## GEKOZEN FRAGMENT
━━━━━━━━━━
Het tweede deel ‘Bruggen van beton steen en hout’ volgde in 1998 en in 1999 volgde het derde deel, ‘Beweegbare bruggen’. In 1997 nam Ben Coelman afscheid van het bestuur en trad ir. F.J. (Frans) Remery tot het bestuur toe. Het bestuur werd tevens versterkt met ir. C.H. (Cor) van Eldik, werkzaam bij het Centrum Bouwen met Staal, die het penningmeesterschap van Jan Kuipers overnam. Met het symposium in het Nederlands Architectuur Instituut in Rotterdam, waarbij het derde deel van de serie ‘Bruggen in Nederland 1800-1940’ werd gepresenteerd, werd een intensieve periode van de Bruggenstichting afgesloten en nam Jaap Oosterhoff afscheid van het bestuur.
Er zouden nog vele boeken volgen, want over de periode na 1940 vallen ook wel veel interessante zaken te melden.
In 1998 nam prof. Ir. C. (Charles) Vos, o.a. werkzaam bij de faculteit civiele techniek van de TUD, het voorzitterschap over van Jaap Oosterhoff. Jan Kuipers en Jan van Loenen namen afscheid van het bestuur. Prof. Ir. L.A.G. (Leo) Wagemans trad toe tot het bestuur. Onder leiding van Charles Vos werd een bezinning over de toekomst van de Bruggenstichting gestart. Hij benadrukte de samenwerking van constructeurs en architecten en wilde deze samenwerking beschrijven in een boek. In 2000 trad dan ook een architect Chris Vegter, werkzaam bij het architectenbureau Vegter in Leeuwarden, tot het bestuur toe. Onder leiding van Charles Vos werd begonnen aan een boek over de samenwerking tussen architecten en constructeurs bij het ontwerpen van bruggen. Helaas overleed Charles Vos in januari 2001. De voorbereiding van het boek ‘BRUGGEN, visie op architectuur en constructie’ werd voortgezet onder redactie van Hein Klooster, Michel Bakker en Ben Coelman en verscheen in 2004. De uitreiking van een Koninklijke onderscheiding aan Jaap Oosterhoff op de openingsplechtigheid van het Centrum van Industrieel en mobiel erfgoed Kromhout in Amsterdam op 24 november 2000 was voor de Bruggenstichting een hoogtepunt.
━━━━━━━━━━
## OPDRACHT
Geef uit de tekst over de Bruggenstichting letterlijk het stuk van "Het tweede deel" tot en met "Oosterhoff afscheid van het bestuur.".

Bronnen als platte tekst
━━━━━━━━━━
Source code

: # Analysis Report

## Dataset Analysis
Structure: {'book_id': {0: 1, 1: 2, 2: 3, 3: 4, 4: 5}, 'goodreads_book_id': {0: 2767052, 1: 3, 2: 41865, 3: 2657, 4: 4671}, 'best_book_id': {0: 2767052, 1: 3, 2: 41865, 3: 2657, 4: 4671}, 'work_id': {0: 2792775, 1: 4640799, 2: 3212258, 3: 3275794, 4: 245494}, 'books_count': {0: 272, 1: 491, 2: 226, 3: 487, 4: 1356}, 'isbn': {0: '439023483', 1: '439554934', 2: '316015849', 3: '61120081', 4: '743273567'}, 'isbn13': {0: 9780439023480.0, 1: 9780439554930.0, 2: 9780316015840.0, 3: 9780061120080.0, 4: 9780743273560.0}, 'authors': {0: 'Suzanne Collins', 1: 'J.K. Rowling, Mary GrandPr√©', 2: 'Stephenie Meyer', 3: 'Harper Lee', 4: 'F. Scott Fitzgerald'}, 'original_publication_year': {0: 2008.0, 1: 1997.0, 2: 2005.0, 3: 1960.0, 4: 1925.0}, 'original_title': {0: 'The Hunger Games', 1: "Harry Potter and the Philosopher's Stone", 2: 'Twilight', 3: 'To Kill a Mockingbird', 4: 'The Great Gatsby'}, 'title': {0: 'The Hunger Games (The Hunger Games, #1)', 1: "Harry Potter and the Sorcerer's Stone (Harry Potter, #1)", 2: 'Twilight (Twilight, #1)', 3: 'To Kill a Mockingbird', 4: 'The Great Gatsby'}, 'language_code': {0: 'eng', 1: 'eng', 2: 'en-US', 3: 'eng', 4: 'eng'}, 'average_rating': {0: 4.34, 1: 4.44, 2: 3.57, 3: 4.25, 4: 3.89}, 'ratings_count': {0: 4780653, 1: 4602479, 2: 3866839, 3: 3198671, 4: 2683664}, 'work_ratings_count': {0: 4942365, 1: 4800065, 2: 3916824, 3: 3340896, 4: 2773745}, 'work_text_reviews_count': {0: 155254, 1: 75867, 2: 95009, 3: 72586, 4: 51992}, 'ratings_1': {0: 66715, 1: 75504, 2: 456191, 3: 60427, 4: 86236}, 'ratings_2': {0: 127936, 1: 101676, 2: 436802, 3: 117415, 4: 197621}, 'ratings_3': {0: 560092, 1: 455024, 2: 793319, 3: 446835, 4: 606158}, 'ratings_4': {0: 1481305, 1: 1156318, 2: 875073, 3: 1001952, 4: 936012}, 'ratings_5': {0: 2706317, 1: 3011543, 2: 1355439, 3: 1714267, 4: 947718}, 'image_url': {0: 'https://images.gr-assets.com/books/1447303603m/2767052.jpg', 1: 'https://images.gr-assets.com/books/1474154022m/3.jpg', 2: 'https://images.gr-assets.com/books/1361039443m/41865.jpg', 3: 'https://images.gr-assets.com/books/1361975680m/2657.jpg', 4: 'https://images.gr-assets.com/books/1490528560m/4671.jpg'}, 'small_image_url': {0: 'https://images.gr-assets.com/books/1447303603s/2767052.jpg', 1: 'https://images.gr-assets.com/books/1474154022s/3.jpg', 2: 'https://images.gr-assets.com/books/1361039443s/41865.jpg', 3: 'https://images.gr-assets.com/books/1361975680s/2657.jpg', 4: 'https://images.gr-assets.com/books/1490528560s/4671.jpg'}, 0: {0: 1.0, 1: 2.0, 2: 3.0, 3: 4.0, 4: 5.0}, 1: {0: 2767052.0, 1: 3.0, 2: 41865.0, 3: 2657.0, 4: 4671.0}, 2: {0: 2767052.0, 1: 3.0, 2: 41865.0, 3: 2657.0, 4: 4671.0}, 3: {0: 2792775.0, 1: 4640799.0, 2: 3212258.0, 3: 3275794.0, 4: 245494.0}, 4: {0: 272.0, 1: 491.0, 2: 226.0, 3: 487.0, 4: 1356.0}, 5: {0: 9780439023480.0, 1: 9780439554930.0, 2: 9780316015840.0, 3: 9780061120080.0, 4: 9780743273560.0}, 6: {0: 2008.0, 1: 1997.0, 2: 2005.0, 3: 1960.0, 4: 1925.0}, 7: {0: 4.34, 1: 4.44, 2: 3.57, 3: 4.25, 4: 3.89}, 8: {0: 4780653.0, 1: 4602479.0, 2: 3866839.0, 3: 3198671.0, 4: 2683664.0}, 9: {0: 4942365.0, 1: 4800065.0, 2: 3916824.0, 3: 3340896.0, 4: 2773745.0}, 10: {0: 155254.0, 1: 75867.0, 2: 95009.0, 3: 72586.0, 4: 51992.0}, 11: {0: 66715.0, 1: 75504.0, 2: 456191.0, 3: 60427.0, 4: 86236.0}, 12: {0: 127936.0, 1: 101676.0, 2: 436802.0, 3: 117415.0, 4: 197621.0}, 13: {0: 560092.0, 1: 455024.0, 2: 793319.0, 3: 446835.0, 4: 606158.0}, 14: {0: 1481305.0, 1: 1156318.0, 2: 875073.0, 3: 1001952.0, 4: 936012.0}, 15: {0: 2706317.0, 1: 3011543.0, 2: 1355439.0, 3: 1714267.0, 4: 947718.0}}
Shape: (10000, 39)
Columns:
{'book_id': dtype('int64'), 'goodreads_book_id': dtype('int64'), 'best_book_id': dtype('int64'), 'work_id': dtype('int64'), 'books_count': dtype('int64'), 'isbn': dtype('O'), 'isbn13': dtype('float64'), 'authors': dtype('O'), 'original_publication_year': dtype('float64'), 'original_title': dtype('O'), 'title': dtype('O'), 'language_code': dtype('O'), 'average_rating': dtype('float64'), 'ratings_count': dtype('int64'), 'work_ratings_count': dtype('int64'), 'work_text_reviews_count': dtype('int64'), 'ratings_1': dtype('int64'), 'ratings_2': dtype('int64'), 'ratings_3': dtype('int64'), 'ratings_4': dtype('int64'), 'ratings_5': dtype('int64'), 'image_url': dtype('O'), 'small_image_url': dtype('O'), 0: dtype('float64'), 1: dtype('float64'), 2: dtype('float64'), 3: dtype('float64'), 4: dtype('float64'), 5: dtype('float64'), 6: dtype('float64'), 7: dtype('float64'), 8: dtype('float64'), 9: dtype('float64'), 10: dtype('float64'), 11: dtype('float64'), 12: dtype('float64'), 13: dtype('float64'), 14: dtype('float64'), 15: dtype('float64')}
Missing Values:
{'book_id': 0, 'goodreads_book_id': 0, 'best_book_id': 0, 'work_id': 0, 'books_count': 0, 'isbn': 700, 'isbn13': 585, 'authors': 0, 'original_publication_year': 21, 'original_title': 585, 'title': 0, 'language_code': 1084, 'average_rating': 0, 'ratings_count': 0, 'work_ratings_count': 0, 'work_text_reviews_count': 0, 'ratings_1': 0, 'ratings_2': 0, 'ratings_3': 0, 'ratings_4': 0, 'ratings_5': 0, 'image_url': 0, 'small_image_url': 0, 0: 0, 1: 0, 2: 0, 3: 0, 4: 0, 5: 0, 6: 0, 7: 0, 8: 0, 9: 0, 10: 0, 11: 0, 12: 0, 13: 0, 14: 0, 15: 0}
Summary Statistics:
━━━━━━━━━━
## ANTWOORD
Het tweede deel ‘Bruggen van beton steen en hout’ volgde in 1998 en in 1999 volgde het derde deel, ‘Beweegbare bruggen’. In 1997 nam Ben Coelman afscheid van het bestuur en trad ir. F.J. (Frans) Remery tot het bestuur toe. Het bestuur werd tevens versterkt met ir. C.H. (Cor) van Eldik, werkzaam bij het Centrum Bouwen met Staal, die het penningmeesterschap van Jan Kuipers overnam. Met het symposium in het Nederlands Architectuur Instituut in Rotterdam, waarbij het derde deel van de serie ‘Bruggen in Nederland 1800-1940’ werd gepresenteerd, werd een intensieve periode van de Bruggenstichting afgesloten en nam Jaap Oosterhoff afscheid van het bestuur.